Media Tipsheet – Bear Encounters

Note to Editors: The following is a media tips that includes an expert and resources at Colorado State University. The contact information for Bill Andelt is intended to provide resources to reporters and editors and is not intended as contact information for the public. The Web site listed at the end of the article may be helpful to your audience.

Bill Andelt, Colorado State University Cooperative Extension wildlife specialist, is a wildlife behavior expert. He can discuss bear behavior and what people can do when attacked by bears, as well as what they can do to prevent bear attacks.
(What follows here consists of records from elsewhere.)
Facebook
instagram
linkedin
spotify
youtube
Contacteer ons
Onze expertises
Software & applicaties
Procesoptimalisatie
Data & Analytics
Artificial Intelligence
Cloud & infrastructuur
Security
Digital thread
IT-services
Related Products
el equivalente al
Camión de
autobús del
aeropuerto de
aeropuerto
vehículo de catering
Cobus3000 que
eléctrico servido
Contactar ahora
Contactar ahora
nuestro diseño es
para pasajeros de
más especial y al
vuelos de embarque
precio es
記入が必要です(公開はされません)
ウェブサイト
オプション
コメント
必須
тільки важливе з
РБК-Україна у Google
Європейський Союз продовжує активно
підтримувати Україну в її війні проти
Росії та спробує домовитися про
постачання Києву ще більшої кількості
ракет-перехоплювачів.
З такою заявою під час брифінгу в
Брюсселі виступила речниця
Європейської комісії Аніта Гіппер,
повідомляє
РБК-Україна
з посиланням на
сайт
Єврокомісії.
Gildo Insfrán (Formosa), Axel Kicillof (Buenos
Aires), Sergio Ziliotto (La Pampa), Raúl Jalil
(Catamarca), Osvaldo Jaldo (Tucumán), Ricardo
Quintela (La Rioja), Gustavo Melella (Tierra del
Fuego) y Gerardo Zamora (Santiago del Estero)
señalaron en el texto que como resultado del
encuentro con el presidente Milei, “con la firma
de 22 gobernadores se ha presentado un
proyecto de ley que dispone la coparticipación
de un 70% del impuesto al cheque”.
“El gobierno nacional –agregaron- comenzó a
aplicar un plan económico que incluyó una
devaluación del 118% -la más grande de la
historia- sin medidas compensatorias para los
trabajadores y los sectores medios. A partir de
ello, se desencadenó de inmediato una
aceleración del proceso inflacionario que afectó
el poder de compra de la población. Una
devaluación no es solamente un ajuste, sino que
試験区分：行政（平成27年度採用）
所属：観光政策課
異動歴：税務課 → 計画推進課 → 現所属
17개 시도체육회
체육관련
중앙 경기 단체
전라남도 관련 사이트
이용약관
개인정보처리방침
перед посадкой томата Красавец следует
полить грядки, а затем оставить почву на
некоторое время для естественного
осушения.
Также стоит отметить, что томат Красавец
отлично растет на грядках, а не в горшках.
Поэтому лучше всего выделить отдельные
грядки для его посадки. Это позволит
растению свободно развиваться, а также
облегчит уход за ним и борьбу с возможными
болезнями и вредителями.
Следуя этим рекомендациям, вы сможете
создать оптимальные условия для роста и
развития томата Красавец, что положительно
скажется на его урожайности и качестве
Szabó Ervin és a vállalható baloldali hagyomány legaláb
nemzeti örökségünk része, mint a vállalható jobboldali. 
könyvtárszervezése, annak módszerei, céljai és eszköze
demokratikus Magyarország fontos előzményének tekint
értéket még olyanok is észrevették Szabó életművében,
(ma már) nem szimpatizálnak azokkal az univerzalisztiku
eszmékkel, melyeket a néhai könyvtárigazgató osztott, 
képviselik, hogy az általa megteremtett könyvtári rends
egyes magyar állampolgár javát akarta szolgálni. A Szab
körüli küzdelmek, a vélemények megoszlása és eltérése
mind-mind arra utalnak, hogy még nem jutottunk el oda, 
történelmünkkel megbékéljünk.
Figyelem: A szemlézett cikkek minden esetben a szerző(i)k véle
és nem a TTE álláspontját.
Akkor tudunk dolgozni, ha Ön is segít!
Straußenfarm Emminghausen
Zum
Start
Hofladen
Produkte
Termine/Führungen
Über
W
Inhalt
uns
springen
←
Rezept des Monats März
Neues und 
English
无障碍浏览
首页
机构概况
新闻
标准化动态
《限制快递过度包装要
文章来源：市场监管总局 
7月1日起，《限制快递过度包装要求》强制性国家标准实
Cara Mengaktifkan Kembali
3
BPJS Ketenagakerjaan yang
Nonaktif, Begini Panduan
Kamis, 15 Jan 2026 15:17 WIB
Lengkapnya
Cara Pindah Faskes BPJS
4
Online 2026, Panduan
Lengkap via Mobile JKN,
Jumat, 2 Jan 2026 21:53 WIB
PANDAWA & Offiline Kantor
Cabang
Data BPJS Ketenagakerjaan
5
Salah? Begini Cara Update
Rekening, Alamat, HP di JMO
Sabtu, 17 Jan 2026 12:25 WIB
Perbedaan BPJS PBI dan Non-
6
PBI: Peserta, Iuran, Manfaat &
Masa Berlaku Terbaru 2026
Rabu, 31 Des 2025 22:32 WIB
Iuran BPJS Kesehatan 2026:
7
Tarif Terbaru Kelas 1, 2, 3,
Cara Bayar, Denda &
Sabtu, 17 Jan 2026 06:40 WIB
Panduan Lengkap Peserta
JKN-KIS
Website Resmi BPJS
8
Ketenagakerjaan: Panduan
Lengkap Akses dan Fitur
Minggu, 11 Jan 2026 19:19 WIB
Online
To speak with Andelt, call Dell Rae Moellenberg at 970-491-6009 or e-mail

Below are some tips prepared by Andelt for bear encounters:

  • Black bears generally avoid human contact, so wearing a bell is suggested when hiking to let the bear know you’re in the area. The main problem occurs when someone gets between a sow and her cub. The mother bear can become aggressive.
  • When encountering a bear, stand still and look as big as possible – if wearing a coat, open it up.
  • If hiking with more than one person, group together. Don’t look directly at the bear and back away slowly.
  • Never run or try to climb a tree, as bears are excellent climbers.
  • If the bear should attack, fight back as vigorously as possible.
  • Research indicates that pepper-spray bear repellents are effective for deterring an attack. Individuals need to make sure they stand upwind from where it’s sprayed because it will have the same effect on them as the bear.
  • Campers should carry bear-proof packs and suspend food from the branch of a tree at least 10 feet high and 4 feet from the tree trunk.
  • Campers should sleep a distance away from where food is cooked and kept. Campsites need to be as clean as possible and garbage kept in bear-proof containers or suspended with the food. Soap and hygiene products should be placed out of reach as well.
  • When hiking in the mountains, individuals are encouraged to avoid dawn or dusk because chances of meeting a bear are increased during those times. Always make sure that children hike with an adult, and leave dogs at home if possible.
  • If you have a potentially life-threatening situation with a black bear or if an injury occurs, contact the Colorado Division of Wildlife.
  • Bears encounter survival difficulties during drought years and, while some people may think that feeding them will help ensure their existence, the opposite is true. The bear will begin to identify their food source as coming from humans. If the bear has more than one human encounter, it will be destroyed.
  • Property owners who fail to remove trash, food or other bear attractants are subject to a $68 fine by Colorado Division of Wildlife.

For mountain and Front Range residents:

  • Pet food needs to be kept inside.
  • Garbage cans should be bear proof, emptied often and occasionally cleaned out with bleach and water.
  • Barbeque grills need to be cleaned often and stored in a garage if possible.
  • Hummingbird and other bird feeders should be kept well away from the house and brought inside in the evening.